▸ Task to carry out:
Here the job is to return only the lines of the material, exactly, from the first one to the line with "257 215 547".

▸ Record excerpts:

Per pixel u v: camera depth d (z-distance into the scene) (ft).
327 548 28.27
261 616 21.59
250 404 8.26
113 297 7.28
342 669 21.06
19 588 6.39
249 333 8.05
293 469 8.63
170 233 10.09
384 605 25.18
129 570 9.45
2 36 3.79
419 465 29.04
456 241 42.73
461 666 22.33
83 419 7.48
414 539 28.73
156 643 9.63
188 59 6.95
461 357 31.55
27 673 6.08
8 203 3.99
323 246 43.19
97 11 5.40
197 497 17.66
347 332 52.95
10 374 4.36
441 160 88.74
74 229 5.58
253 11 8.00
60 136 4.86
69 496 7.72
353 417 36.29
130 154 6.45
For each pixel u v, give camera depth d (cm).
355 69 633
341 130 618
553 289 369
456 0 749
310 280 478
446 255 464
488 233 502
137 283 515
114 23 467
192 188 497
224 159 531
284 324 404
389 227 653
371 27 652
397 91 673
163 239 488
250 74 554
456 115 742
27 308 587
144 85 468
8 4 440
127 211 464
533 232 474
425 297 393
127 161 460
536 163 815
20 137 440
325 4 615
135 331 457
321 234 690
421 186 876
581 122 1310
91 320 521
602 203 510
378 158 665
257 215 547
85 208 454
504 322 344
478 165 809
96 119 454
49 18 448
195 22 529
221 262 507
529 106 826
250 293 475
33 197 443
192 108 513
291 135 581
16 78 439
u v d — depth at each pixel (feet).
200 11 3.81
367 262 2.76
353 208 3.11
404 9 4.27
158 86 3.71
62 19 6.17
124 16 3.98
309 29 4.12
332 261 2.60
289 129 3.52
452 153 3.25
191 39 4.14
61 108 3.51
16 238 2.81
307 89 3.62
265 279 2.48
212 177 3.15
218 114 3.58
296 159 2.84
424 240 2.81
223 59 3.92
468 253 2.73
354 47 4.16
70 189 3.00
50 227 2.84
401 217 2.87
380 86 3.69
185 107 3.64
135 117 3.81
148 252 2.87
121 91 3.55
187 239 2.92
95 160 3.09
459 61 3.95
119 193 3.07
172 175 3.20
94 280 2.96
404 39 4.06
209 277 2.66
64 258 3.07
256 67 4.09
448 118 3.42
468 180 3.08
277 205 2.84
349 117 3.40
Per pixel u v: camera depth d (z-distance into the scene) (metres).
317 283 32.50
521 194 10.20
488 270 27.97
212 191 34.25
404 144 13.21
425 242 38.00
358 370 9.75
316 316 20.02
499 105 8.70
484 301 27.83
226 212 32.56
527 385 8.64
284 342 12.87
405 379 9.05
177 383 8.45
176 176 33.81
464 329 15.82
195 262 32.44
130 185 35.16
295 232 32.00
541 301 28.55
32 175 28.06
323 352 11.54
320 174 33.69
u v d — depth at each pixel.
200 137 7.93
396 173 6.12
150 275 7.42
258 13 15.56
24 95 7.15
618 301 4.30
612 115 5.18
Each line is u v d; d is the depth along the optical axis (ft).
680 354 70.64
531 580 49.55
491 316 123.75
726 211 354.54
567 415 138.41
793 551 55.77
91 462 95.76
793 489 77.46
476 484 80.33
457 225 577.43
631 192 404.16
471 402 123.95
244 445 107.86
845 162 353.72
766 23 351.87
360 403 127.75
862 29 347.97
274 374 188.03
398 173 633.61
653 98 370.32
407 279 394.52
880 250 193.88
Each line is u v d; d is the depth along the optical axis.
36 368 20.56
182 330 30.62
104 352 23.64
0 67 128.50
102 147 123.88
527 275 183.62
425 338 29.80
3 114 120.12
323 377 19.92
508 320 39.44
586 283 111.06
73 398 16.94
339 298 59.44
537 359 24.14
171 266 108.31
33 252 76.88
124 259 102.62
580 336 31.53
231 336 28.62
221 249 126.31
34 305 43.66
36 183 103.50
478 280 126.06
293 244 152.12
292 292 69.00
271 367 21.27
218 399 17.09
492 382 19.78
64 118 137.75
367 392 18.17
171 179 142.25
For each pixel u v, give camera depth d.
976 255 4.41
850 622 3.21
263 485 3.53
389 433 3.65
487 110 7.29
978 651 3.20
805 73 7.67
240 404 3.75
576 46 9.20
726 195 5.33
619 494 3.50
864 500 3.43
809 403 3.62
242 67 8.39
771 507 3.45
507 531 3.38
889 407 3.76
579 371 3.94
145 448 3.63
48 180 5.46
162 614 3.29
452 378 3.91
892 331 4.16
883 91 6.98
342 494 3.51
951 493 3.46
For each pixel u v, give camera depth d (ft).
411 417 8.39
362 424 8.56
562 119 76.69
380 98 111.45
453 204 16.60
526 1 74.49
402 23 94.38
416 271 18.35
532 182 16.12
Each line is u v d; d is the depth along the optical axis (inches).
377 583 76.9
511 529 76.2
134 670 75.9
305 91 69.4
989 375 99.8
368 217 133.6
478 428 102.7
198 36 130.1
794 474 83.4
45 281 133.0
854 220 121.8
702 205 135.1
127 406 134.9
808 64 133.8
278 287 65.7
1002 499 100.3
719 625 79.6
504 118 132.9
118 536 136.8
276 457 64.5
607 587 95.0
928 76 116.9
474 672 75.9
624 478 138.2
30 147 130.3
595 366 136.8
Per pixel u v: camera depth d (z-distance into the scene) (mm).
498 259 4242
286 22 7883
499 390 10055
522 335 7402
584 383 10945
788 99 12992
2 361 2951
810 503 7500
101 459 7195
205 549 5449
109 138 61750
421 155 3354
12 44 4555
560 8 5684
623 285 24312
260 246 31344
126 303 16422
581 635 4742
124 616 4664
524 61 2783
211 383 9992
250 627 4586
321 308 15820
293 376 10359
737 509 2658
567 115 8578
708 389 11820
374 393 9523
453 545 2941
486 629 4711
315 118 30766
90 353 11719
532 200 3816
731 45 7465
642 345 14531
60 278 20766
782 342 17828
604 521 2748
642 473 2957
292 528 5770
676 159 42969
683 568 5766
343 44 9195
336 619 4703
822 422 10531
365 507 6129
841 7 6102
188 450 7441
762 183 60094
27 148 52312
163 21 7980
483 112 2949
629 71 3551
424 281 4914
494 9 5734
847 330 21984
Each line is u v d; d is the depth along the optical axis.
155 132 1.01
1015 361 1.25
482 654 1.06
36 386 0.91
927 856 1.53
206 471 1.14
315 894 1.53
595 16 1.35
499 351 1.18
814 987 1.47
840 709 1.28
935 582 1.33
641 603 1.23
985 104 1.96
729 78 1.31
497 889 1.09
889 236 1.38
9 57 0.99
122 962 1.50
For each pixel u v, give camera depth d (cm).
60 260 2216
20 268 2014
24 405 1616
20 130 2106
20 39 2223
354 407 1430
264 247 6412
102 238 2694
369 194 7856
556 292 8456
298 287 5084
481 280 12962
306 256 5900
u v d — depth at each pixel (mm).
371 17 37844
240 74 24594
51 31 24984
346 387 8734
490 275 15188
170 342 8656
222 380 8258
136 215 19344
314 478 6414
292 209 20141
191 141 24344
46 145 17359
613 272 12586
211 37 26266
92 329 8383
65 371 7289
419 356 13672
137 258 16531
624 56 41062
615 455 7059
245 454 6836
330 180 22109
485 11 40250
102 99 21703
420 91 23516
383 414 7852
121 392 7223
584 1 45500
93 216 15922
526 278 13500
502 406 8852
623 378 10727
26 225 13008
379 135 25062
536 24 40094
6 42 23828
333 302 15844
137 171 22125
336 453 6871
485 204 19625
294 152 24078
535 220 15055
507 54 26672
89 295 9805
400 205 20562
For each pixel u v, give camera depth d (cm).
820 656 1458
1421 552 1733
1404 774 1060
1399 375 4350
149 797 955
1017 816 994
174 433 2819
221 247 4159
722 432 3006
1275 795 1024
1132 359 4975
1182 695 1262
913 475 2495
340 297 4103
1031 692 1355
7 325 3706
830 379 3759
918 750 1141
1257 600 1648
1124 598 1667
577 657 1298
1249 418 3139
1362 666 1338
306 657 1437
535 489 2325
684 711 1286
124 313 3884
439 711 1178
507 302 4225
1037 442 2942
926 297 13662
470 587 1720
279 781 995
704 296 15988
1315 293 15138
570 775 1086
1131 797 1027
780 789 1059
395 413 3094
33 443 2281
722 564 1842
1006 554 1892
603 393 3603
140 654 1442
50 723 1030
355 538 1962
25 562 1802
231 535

▸ Task output:
Per pixel u v: camera depth d (z-distance into the scene) (ft).
327 548 28.27
261 616 21.59
250 404 8.26
113 297 7.28
342 669 21.06
19 588 6.39
249 333 8.05
293 469 8.63
170 233 10.09
384 605 25.18
129 570 9.45
2 36 3.79
419 465 29.04
456 241 42.73
461 666 22.33
83 419 7.48
414 539 28.73
156 643 9.63
188 59 6.95
461 357 31.55
27 673 6.08
8 203 3.99
323 246 43.19
97 11 5.40
197 497 17.66
347 332 52.95
10 374 4.36
441 160 88.74
74 229 5.58
253 11 8.00
60 136 4.86
69 496 7.72
353 417 36.29
130 154 6.45
For each pixel u v, give camera depth d (cm).
355 69 633
341 130 618
553 289 369
456 0 749
310 280 478
446 255 464
488 233 502
137 283 515
114 23 467
192 188 497
224 159 531
284 324 404
389 227 653
371 27 652
397 91 673
163 239 488
250 74 554
456 115 742
27 308 587
144 85 468
8 4 440
127 211 464
533 232 474
425 297 393
127 161 460
536 163 815
20 137 440
325 4 615
135 331 457
321 234 690
421 186 876
581 122 1310
91 320 521
602 203 510
378 158 665
257 215 547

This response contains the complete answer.